Maria Faria 29/01/2017
História da sexualidade no Brasil
O contraste entre o nu artístico da Europa e a nudez inocente das índias, arte contra a pobreza revelada por falta de roupas de índios e escravos. É assim que Mary Del Priore conta a história da intimidade no Brasil desde a época do Brasil colônia.
Meu primeiro contato com a autora foi extremamente prazeroso, porque além de gostar de História gosto de livros que tratam de temas e fatos reais. Mary expõe a história da sexualidade no Brasil através de pesquisas e exemplos registrados nos arquivos históricos. É visível a presença constante de pesquisa histórica nas citações ao longo do enredo incluindo fotos de revistas de época.
Primeiro somos apresentados à nudez das índias, depois ao abuso das escravas que além de mão-de-obra doméstica serviam como propriedade sexual de muitos senhores. A influência massiva da Igreja Católica sobre o comportamento sexual, a visão do sexo como ferramenta apenas de procriação, a ignorância do prazer feminino, a tolerância ao adultério como forma de “acalmar” os homens que praticavam sexo com as esposas apenas para fins de procriação. Cabia ao homem o papel de reprodutor e provedor e à mulher apenas o papel de submissa. Para mulheres brancas e ricas, reservado o respeito e o sexo apenas após o casamento. Com índias, negras e mulatas, estava permitida a promiscuidade sem galanteios. Em épocas marcadas pela total ausência do belo e do romântico, beijo na boca só passou a ser moda após a introdução de loções bucais.
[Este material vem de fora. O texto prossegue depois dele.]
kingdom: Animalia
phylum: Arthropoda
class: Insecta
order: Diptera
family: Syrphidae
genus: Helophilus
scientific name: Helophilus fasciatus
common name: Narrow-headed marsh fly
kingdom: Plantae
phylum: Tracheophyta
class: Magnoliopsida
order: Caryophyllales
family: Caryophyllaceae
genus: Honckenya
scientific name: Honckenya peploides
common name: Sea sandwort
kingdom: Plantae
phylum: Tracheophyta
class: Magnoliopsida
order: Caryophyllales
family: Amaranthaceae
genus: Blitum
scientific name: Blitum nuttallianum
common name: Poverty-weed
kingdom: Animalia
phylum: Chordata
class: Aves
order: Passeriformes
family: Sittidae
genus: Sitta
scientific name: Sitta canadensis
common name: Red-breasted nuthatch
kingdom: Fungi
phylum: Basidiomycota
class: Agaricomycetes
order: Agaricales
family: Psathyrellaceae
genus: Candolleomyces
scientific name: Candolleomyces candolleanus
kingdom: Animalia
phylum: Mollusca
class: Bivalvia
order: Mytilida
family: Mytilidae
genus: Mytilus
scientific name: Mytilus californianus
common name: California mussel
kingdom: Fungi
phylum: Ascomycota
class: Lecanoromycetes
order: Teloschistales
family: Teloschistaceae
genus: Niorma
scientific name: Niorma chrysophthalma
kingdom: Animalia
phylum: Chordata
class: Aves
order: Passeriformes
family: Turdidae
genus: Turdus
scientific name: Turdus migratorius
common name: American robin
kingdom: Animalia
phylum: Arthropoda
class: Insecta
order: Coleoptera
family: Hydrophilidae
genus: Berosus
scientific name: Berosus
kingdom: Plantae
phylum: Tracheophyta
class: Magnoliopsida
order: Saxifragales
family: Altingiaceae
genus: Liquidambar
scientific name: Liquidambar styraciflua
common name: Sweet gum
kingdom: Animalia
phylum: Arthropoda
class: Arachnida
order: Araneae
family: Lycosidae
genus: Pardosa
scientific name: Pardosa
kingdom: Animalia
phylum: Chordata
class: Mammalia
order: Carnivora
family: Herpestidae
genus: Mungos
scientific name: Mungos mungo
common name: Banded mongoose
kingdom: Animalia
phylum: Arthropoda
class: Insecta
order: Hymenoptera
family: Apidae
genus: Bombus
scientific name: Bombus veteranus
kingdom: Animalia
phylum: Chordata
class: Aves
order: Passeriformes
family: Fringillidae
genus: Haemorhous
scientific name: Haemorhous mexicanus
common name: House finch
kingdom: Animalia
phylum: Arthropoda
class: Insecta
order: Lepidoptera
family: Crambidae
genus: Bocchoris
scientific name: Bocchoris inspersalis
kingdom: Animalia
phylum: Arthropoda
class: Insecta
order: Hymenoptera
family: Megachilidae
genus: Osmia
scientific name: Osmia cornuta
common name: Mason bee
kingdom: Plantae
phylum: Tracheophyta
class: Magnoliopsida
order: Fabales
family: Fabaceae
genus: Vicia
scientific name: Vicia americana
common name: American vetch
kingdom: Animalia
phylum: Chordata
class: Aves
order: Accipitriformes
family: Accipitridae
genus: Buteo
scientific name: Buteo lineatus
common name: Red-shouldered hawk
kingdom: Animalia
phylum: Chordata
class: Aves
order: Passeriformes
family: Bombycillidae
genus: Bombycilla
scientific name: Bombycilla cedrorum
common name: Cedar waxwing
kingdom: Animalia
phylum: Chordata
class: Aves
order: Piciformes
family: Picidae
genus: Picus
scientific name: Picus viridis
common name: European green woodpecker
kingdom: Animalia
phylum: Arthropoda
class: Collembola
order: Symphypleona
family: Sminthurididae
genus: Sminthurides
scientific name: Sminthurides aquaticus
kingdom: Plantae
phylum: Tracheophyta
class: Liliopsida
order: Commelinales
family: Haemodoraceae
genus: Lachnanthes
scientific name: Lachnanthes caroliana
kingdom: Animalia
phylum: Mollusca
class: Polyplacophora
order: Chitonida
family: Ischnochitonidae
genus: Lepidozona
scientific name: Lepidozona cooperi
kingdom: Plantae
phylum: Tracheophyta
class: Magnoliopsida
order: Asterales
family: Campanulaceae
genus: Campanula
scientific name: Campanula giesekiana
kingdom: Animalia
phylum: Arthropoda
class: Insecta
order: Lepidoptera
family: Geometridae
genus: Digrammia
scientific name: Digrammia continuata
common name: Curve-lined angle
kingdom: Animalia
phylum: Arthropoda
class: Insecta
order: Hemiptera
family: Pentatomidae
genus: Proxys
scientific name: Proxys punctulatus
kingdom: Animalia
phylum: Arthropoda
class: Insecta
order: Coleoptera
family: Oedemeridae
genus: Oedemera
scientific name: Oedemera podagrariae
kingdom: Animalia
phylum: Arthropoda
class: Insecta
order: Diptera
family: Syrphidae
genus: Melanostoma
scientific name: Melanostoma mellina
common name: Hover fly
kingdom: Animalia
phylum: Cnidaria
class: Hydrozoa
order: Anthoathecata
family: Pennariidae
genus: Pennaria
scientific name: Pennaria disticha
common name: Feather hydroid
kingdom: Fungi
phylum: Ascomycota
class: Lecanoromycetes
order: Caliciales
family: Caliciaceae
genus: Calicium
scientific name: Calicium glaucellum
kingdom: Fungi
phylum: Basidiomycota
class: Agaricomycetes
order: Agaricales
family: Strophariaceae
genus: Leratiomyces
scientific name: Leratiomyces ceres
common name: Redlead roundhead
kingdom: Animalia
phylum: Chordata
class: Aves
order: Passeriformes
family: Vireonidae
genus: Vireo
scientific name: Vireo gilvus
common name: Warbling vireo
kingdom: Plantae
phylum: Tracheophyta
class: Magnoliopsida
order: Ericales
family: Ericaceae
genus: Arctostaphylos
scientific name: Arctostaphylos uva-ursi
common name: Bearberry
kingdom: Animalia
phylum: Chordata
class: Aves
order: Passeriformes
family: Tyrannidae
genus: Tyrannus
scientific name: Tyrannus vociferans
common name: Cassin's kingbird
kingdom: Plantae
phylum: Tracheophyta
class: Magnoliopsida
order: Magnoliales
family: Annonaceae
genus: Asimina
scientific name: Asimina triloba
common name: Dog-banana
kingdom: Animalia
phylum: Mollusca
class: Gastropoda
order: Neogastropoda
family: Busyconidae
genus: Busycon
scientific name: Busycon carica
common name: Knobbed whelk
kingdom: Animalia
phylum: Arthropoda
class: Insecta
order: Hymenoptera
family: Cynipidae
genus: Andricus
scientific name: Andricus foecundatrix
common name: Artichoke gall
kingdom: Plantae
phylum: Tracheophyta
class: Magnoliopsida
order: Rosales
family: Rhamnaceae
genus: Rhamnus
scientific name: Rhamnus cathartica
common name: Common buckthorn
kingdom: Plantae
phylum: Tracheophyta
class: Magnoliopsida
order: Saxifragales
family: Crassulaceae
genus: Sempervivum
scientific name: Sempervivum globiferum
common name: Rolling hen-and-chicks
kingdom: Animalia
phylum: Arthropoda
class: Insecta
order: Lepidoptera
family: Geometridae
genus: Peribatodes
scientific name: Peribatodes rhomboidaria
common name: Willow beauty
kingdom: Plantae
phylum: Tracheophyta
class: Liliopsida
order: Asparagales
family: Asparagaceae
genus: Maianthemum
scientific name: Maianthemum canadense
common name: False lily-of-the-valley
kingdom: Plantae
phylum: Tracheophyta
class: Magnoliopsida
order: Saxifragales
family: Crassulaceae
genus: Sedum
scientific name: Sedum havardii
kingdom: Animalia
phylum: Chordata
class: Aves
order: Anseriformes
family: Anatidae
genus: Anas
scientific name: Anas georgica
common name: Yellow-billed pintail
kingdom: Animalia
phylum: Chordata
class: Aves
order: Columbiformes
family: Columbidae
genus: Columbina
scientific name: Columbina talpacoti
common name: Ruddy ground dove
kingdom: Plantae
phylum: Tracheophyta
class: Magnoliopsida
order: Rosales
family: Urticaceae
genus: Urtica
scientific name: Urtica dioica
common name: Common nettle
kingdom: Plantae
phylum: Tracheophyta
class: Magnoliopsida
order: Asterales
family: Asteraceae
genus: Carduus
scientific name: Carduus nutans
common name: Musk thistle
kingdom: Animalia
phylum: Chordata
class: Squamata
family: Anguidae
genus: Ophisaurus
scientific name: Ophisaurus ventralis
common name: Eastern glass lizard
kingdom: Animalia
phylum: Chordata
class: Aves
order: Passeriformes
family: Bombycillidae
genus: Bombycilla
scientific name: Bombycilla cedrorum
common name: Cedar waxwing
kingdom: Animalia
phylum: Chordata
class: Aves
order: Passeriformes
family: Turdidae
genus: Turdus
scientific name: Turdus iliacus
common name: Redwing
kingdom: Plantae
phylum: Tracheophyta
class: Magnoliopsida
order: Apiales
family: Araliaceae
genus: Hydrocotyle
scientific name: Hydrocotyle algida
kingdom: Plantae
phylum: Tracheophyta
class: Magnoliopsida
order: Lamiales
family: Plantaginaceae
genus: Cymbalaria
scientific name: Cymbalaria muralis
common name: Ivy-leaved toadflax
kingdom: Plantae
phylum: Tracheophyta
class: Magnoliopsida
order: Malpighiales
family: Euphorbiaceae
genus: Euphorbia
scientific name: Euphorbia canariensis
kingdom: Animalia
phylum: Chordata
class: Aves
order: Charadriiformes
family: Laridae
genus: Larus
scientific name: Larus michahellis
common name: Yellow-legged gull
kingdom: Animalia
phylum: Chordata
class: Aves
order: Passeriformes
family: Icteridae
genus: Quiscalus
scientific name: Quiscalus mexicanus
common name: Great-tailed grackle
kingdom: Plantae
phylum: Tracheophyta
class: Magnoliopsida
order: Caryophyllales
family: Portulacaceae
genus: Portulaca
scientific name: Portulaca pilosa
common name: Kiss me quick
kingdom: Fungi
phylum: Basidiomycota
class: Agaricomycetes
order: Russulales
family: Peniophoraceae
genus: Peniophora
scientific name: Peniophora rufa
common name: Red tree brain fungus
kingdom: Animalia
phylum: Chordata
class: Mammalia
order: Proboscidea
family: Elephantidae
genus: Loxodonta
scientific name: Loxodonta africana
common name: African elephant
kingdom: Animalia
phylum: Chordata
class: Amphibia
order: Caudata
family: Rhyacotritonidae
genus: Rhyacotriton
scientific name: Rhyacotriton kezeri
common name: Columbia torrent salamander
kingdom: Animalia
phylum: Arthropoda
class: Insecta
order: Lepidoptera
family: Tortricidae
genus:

Casamentos arranjados por interesses políticos e econômicos com o intuito de continuidade da família eram a regra. No Brasil do século XIX, a presença intimidadora da Igreja e os casamentos por interesse, fizeram crescer os prostíbulos e aumentar o número de amantes. As roupas eram tão apertadas quanto era rígido o comportamento esperado das mulheres. Com exemplo vindo da própria Corte portuguesa que desembarcou no Rio de Janeiro em 1801, brilhou no céu do século XIX a “estrela do adultério”. Os casos amorosos da rainha Carlota Joaquina eram conhecidos e o filho D. Pedro não fazia questão de esconder seus casos extraconjugais, tendo como amante mais escandalosa Domitila, com quem teve filhos.
Onde há perseguição ao desejo há adultério. Existindo um grande número de relações conjugais em uma época em que métodos contraceptivos eram praticamente inexistentes, o aborto torna-se pílula comum da sociedade. Não havia casas em que não tivesse alguém com conhecimentos de ervas ou métodos abortivos. Mesmo com o controle massivo religioso, em alguns momentos específicos da história, apenas as doenças como sífilis e Aids foram capazes de reprimir os casos fora do casamento.
O século XX veio mudando em primeiro lugar a visão do corpo feminino, dando lugar ao que era mais leve e passível de movimento, o que incentivou o fim dos pesados vestidos e o surgimento das lingeries. Uma mudança pequena, ainda incapaz de mudar costumes sexuais entre os casais. Capaz mesmo de grande transformação foi o surgimento da pílula anticoncepcional em 1956, introduzida no Brasil já a partir dos anos 60. A possibilidade de controlar uma gravidez indesejada trouxe uma nova visão sobre a sexualidade da mulher, permitindo aos poucos que se discutisse o prazer feminino.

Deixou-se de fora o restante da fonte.